@matthiasott This is what I currently do https://rknight.me/blog/blocking-bots-with-nginx/
But also yes, I’m seeing more of it. Specifically Chinese bots that go over every single page on my site one by one.
Check more or less recent posts from
@ [email protected]
@ [email protected]
@ [email protected]
@matthiasott hell yes! This is a terrible problem on my site codepoints.net, even with CloudFlare in front of it.
On single code point pages I deep-link to my site search for similar code points. In the last year it became worse and worse that “users” from China with Chrome follow those links and bring the site down due to excessive DB load from the search.
I hated having to add rate limiting etc, and I know of at least one legitimate user who was bitten by it.
Such a pest on the open web!
OSM mentioned that as a poblem in https://en.osm.town/@osm_tech/115968544599864782 and other messages.
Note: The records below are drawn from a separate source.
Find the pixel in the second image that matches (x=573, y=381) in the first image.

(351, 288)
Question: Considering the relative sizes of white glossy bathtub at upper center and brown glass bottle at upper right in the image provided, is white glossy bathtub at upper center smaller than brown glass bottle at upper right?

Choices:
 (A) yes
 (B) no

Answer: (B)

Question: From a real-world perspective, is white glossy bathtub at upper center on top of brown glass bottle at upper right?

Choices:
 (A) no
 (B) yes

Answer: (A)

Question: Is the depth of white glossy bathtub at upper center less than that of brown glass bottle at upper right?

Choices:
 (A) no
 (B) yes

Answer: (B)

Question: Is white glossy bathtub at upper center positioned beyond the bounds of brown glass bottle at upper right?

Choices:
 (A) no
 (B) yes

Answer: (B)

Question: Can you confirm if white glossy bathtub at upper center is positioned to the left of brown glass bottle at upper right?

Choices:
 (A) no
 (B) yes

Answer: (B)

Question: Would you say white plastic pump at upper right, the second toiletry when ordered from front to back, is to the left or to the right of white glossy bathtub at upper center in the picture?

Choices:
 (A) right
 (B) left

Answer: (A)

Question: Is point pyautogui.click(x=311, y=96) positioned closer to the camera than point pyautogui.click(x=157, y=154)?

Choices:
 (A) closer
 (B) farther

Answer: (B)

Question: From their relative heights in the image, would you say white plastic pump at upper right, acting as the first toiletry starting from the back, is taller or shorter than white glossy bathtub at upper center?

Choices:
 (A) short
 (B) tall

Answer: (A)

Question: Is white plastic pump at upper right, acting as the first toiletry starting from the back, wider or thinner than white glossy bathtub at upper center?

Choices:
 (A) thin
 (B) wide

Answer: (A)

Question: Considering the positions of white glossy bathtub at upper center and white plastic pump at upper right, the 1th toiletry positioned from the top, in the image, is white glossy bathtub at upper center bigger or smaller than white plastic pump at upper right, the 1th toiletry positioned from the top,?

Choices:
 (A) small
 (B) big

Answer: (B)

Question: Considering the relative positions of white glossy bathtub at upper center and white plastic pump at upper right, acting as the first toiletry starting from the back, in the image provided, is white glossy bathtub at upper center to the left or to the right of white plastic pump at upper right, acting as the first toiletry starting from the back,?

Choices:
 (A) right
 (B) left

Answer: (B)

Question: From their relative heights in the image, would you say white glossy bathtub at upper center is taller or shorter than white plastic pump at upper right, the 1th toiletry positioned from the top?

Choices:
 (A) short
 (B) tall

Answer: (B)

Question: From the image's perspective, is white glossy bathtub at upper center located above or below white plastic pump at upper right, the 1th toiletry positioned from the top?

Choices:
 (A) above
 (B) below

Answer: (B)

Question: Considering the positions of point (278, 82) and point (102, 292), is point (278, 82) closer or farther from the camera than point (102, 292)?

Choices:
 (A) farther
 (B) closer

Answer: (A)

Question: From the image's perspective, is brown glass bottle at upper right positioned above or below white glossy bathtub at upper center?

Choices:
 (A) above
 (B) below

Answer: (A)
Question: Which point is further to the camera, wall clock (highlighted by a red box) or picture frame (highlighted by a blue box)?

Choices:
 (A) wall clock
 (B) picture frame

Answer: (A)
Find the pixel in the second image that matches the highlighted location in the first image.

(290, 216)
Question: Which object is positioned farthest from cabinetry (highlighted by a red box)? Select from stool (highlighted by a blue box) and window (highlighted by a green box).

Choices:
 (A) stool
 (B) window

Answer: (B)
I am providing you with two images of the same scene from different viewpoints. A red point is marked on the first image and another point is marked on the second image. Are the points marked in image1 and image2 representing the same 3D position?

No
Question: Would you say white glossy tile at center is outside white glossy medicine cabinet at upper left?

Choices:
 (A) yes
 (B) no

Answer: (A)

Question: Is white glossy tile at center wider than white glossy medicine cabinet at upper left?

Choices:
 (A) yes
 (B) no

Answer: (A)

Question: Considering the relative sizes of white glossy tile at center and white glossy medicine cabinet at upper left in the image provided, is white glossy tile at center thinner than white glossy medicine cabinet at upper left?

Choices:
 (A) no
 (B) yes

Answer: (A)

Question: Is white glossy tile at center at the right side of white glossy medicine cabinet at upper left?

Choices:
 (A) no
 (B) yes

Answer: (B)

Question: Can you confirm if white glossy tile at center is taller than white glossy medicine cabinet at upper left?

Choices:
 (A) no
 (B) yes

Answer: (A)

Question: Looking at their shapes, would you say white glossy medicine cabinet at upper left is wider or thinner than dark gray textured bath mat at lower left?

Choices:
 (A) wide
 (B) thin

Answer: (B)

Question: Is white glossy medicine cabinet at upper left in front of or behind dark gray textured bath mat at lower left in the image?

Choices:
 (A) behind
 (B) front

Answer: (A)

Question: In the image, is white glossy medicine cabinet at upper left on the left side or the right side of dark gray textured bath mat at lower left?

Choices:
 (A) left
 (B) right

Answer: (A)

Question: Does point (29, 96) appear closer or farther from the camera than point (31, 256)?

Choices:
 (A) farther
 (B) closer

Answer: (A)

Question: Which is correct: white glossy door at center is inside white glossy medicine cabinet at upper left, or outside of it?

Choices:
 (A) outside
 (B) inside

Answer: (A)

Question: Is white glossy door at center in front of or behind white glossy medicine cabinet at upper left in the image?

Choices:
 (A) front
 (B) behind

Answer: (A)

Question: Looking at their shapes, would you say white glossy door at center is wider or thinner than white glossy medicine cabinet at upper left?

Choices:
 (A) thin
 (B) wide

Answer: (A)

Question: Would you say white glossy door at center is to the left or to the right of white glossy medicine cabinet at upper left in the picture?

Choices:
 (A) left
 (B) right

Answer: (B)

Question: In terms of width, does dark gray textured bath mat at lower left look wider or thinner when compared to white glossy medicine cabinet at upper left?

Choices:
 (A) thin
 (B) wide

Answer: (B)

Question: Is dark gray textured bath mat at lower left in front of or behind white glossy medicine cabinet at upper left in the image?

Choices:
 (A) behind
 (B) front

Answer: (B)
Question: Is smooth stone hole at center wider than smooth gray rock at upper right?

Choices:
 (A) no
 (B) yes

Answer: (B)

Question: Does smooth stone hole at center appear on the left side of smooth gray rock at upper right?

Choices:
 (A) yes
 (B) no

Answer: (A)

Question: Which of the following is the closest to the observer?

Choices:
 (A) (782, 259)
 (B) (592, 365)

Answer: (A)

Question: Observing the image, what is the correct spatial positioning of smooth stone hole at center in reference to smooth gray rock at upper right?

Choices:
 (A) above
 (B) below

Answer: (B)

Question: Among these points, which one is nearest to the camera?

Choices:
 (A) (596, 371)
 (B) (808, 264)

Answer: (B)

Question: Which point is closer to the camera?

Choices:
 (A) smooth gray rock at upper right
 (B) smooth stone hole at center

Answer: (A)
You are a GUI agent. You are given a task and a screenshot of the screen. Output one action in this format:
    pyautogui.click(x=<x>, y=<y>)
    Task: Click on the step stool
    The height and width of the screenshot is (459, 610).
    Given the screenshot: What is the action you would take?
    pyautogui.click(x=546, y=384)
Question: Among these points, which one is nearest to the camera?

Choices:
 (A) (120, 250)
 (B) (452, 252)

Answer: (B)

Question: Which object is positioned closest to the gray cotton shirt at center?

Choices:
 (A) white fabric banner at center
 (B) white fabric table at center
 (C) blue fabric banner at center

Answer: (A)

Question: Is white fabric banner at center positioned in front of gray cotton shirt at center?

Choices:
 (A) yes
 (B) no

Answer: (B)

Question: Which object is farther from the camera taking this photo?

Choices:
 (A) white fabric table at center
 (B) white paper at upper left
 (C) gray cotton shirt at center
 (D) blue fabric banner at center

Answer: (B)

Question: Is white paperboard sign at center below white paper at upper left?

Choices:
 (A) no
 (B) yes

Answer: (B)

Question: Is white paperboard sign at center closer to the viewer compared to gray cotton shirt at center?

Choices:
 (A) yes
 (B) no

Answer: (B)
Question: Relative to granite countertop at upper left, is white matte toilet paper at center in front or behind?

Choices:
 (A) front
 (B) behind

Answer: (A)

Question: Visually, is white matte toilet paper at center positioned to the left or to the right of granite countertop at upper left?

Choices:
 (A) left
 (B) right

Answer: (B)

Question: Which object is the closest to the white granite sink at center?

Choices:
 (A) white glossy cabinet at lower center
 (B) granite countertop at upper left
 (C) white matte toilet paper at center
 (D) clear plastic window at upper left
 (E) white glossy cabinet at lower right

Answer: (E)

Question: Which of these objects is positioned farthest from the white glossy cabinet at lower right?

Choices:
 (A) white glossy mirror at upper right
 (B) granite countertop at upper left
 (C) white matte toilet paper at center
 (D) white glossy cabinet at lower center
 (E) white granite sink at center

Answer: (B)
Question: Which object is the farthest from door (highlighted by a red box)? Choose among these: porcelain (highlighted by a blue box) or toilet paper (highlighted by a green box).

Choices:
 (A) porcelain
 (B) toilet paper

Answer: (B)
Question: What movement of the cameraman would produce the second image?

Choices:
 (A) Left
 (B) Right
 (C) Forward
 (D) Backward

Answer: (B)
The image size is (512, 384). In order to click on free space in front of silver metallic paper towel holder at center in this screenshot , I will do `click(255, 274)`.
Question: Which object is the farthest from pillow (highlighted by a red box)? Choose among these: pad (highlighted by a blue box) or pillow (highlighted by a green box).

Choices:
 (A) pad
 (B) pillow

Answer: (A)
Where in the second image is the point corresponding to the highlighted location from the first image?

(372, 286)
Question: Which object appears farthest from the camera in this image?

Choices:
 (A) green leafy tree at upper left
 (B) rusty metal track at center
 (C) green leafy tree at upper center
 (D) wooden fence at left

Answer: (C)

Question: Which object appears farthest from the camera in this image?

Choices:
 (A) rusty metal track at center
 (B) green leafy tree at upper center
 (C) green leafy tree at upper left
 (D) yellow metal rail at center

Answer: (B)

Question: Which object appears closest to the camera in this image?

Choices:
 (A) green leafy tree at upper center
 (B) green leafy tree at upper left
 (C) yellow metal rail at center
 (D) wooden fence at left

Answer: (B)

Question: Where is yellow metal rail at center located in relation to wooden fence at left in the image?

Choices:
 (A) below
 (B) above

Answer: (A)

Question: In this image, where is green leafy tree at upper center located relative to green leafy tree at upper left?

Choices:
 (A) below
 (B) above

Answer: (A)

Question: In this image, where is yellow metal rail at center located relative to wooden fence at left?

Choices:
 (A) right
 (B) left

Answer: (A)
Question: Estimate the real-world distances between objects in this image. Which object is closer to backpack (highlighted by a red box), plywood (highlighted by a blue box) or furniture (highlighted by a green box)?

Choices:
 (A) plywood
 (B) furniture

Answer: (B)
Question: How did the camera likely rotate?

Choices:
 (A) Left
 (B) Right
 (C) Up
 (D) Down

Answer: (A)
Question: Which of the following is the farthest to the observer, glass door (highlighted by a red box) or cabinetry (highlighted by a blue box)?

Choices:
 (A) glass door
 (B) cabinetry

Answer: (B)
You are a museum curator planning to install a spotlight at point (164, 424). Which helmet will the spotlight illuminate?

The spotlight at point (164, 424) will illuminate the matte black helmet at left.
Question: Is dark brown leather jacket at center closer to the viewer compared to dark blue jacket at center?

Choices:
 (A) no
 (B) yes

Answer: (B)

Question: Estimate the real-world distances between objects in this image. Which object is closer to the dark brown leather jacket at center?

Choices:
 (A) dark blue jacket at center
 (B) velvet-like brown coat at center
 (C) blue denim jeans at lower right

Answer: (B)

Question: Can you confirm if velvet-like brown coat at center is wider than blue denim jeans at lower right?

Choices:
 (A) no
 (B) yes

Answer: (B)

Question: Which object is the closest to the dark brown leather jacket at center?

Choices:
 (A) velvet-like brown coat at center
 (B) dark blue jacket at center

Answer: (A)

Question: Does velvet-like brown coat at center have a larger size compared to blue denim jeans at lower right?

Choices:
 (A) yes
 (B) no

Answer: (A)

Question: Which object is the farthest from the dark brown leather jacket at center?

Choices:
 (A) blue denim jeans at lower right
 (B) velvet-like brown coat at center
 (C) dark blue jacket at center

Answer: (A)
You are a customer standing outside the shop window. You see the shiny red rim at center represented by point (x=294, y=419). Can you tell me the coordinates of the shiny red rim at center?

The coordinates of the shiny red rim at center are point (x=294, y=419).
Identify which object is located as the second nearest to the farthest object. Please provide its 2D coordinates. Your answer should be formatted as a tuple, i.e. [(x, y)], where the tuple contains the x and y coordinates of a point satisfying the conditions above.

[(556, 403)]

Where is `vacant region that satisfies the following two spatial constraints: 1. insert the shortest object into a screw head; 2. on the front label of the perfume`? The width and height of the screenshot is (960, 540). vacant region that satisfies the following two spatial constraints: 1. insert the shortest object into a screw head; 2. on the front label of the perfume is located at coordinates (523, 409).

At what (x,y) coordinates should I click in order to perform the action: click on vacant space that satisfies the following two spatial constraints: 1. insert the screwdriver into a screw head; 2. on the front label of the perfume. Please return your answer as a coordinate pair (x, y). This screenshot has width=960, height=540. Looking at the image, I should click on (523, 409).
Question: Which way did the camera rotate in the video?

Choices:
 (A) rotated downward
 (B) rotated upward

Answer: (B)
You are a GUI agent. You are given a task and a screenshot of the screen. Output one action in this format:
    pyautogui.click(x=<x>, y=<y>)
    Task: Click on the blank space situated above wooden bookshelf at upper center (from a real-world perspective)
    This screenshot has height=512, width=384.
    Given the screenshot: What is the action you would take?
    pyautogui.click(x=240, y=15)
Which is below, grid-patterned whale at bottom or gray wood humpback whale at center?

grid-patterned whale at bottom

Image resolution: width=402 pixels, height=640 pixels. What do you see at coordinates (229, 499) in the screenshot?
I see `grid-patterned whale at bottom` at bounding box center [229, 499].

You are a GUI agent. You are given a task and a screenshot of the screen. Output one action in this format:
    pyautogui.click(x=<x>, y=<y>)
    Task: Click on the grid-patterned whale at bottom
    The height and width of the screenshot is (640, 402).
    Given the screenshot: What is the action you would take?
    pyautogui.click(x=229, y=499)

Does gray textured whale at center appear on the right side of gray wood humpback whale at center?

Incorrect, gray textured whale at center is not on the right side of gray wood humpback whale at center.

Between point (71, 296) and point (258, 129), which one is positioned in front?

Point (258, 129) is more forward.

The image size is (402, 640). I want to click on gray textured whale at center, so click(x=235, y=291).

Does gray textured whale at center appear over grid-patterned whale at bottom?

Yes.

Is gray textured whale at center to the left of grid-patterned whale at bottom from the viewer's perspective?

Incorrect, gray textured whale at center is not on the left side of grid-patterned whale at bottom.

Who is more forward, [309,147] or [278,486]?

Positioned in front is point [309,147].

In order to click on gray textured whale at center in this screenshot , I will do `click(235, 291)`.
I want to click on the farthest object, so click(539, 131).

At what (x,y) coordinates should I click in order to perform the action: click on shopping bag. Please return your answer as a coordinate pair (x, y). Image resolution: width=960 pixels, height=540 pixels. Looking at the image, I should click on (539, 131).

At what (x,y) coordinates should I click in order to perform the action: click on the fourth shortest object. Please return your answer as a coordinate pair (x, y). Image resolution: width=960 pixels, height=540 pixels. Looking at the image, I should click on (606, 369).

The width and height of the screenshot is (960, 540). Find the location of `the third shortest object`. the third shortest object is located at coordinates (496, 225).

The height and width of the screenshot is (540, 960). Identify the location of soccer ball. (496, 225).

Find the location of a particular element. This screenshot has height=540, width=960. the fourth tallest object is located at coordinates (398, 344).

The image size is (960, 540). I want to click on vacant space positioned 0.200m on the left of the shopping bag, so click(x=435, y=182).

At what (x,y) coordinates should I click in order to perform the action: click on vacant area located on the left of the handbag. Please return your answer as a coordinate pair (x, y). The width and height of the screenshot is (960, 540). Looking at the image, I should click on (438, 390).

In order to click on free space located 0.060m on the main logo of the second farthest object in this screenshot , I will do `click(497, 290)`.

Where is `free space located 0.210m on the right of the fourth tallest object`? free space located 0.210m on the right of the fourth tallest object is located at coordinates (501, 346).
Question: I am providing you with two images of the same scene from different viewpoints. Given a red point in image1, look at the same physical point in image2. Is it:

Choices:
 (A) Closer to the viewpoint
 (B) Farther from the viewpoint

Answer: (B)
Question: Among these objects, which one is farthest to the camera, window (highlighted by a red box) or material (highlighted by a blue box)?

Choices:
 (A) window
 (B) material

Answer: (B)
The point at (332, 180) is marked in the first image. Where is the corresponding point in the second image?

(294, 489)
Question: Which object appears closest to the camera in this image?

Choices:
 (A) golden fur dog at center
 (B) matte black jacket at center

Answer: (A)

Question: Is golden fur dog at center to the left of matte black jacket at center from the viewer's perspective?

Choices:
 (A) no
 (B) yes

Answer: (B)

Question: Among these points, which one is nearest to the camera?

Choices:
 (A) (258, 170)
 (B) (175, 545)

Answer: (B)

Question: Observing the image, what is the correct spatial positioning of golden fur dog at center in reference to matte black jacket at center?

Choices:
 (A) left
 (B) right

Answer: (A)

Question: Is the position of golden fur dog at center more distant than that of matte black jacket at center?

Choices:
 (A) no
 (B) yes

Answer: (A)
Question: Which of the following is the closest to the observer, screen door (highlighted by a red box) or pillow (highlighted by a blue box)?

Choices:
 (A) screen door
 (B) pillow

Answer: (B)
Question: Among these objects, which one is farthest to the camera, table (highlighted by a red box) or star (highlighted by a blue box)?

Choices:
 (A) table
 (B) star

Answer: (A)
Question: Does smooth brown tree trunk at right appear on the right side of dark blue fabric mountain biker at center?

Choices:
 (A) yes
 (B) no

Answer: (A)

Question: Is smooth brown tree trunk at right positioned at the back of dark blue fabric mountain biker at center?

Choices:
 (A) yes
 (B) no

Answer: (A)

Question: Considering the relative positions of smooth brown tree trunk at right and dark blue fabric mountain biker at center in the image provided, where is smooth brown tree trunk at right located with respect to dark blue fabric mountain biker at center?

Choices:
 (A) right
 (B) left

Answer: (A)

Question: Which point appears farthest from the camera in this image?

If you write about the messy reality behind "free" internet services: we're seeing #OpenStreetMap hammered by scrapers hiding behind residential proxy/embedded-SDK networks. We're a volunteer-run service and the costs are real. We'd love to talk to a journalist about what we're seeing + how we're responding. #AI #Bots #Abuse
@matthiasott I had a short but interesting conversation with the owner of a hosting company.
Here is the gist of it:
Part of the explanation for the surge in traffic can be an endpoint that takes variables via HTTP-GET, because the bots then try all possible combinations of variables. By making content only available via one URL per piece, say, articles cannot be linked to with a …?related=tag1,tag2,tag3… you should be able to reduce the load.